The court also found there was substantial evidence to support a fair argument that the project may have significant traffic impacts. The court explained that, despite the District’s faulty attendance analysis (discussed above), consensus was the project would cause evening attendance to increase, and therefore a fair argument existed that the project may have significant impacts on traffic and circulation.

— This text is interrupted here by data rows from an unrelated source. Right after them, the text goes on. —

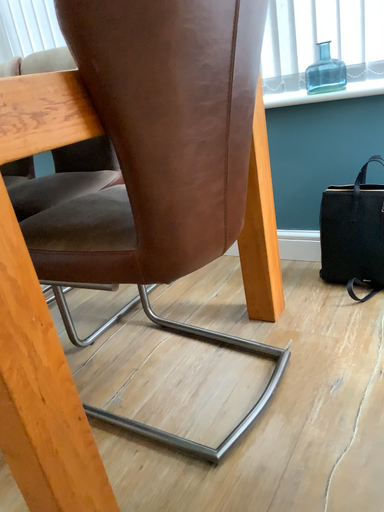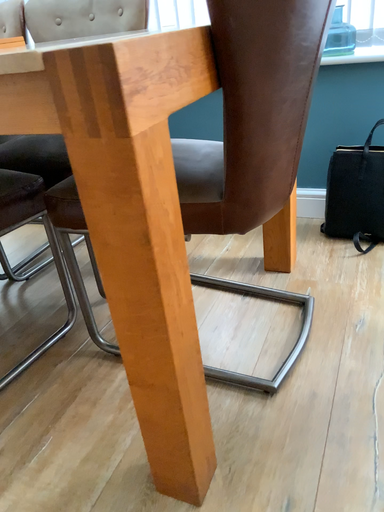
Question: Which way did the camera rotate in the video?

Choices:
 (A) rotated right
 (B) rotated left

Answer: (A)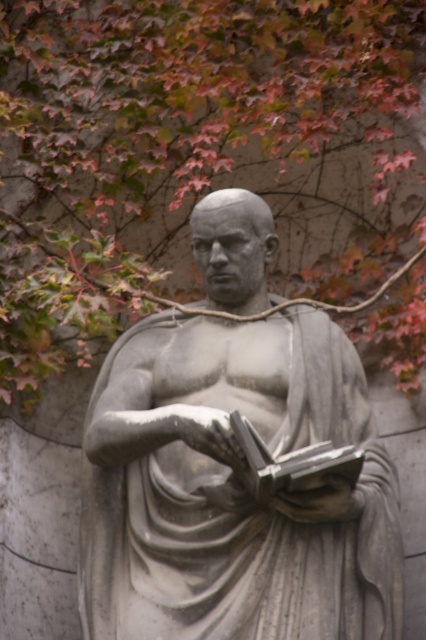
Question: Is green leafy tree at upper center to the left of matte gray stone book at center from the viewer's perspective?

Choices:
 (A) yes
 (B) no

Answer: (A)

Question: Which point is closer to the camera?

Choices:
 (A) (298, 467)
 (B) (207, 557)
 (C) (325, 257)

Answer: (A)

Question: Can you confirm if green leafy tree at upper center is positioned above gray stone statue at center?

Choices:
 (A) no
 (B) yes

Answer: (B)

Question: Does gray stone statue at center appear on the right side of matte gray stone book at center?

Choices:
 (A) no
 (B) yes

Answer: (A)

Question: Which of the following is the farthest from the observer?

Choices:
 (A) (2, 280)
 (B) (268, 486)
 (C) (195, 563)

Answer: (A)

Question: Which point appears closest to the camera in this image?

Choices:
 (A) (294, 481)
 (B) (391, 522)

Answer: (A)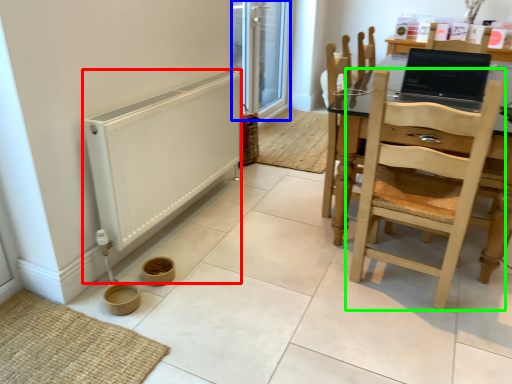
Question: Considering the real-world distances, which object is closest to heater (highlighted by a red box)? screen door (highlighted by a blue box) or chair (highlighted by a green box).

Choices:
 (A) screen door
 (B) chair

Answer: (B)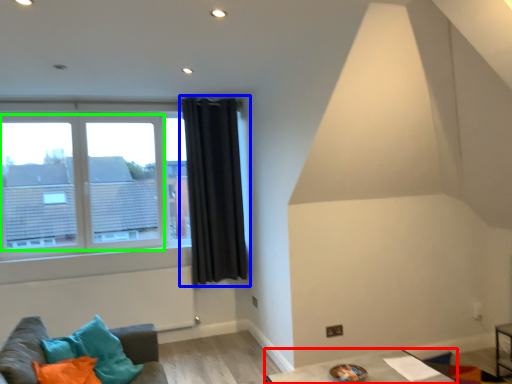
Question: Which is nearer to the table (highlighted by a red box)? curtain (highlighted by a blue box) or bay window (highlighted by a green box).

Choices:
 (A) curtain
 (B) bay window

Answer: (A)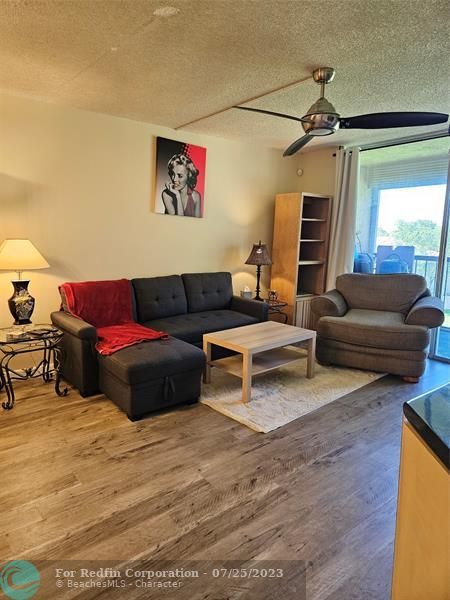
This screenshot has width=450, height=600. In order to click on window in this screenshot , I will do `click(417, 215)`.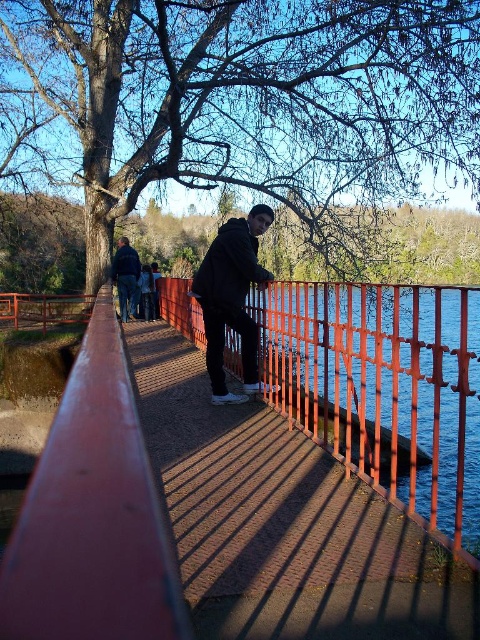
Based on the photo, is black matte jacket at center in front of dark blue jeans at left?

Yes, black matte jacket at center is closer to the viewer.

Measure the distance between black matte jacket at center and dark blue jeans at left.

black matte jacket at center is 9.06 meters away from dark blue jeans at left.

This screenshot has width=480, height=640. Find the location of `black matte jacket at center`. black matte jacket at center is located at coordinates (231, 298).

Which is behind, point (236, 493) or point (134, 260)?

Point (134, 260)

In order to click on brick pavement at center in this screenshot , I will do `click(283, 522)`.

Locate an element on the screen. The height and width of the screenshot is (640, 480). brick pavement at center is located at coordinates (283, 522).

Where is `brick pavement at center`? Image resolution: width=480 pixels, height=640 pixels. brick pavement at center is located at coordinates (283, 522).

Between brick pavement at center and black matte jacket at center, which one is positioned lower?

brick pavement at center is lower down.

Is point (382, 593) closer to viewer compared to point (255, 369)?

Yes.

The image size is (480, 640). In order to click on brick pavement at center in this screenshot , I will do `click(283, 522)`.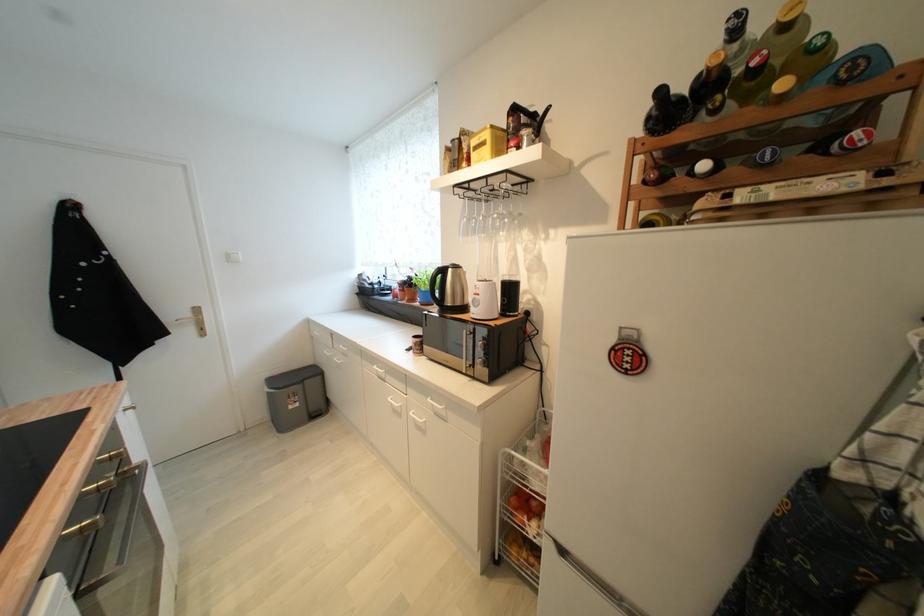
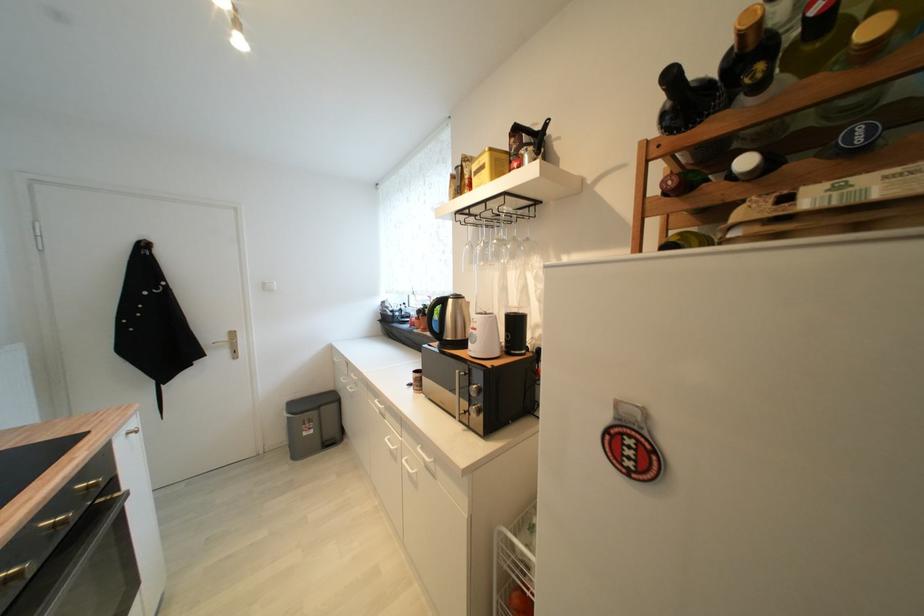
Where in the second image is the point corresponding to (x=650, y=184) from the first image?

(671, 195)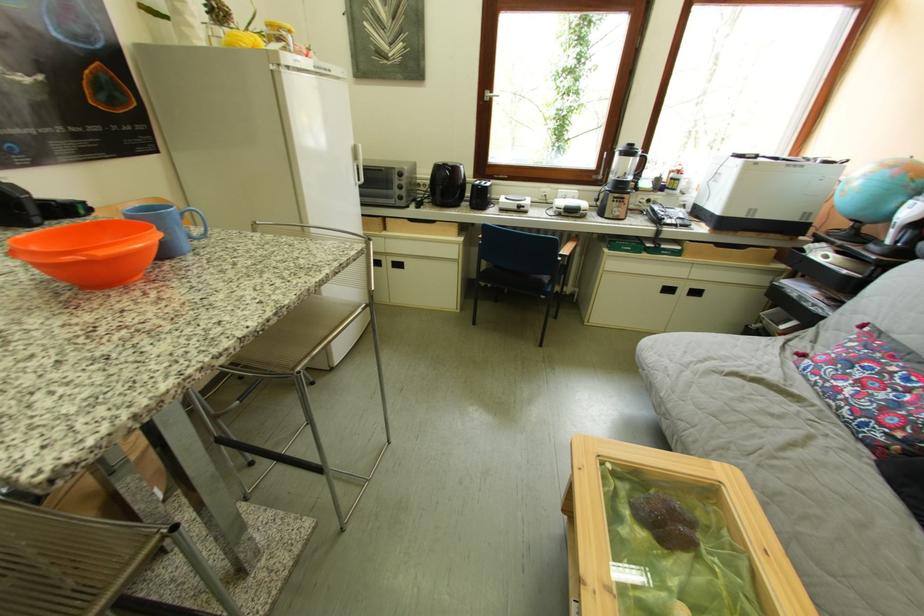
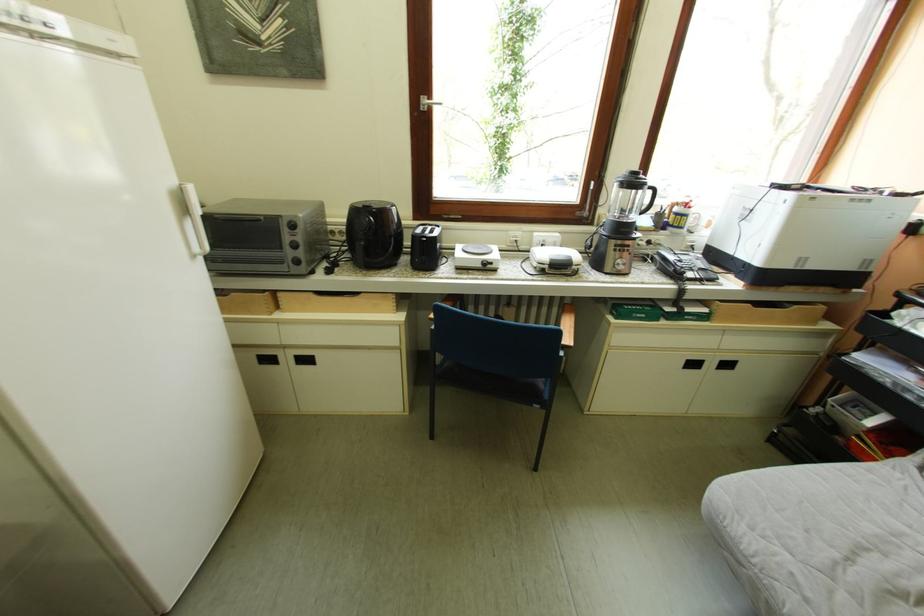
Question: Based on the continuous images, in which direction is the camera rotating? Reply with the corresponding letter.

Choices:
 (A) Left
 (B) Right
 (C) Up
 (D) Down

Answer: (B)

Lastly, the court held the Board’s adoption of a resolution exempting projects at Hoover and 11 other high schools from city zoning and land use laws was proper and was not a “project” within the meaning of CEQA. The court held the adoption of the resolution was neither an “approval” nor a “project.” It was not an “approval” because it did not commit the District to “a definite course of action in regard to a project.” (Guidelines, § 15352, subd. (a).) It was not a “project” because it was not itself “an activity which may cause either a direct physical change in the environment, or a reasonably foreseeable indirect physical change in the environment.” (Pub. Resources Code, § 21065.) The term project does not mean each separate governmental approval. (CEQA Guidelines, § 15378, subd (c).) However, the actual approval of each of the 12 projects, which the resolution makes exempt from city zoning and land use laws, are considered projects under CEQA. Each will require CEQA review before approval.

Key Point:

The decision creates a split in authority concerning the requirement to analyze parking shortages pursuant to CEQA. Until the Supreme Court addresses this disagreement between First and Fourth District Courts of Appeal, the cautious approach would be to analyze potential impacts to parking as part of the environmental analysis for projects.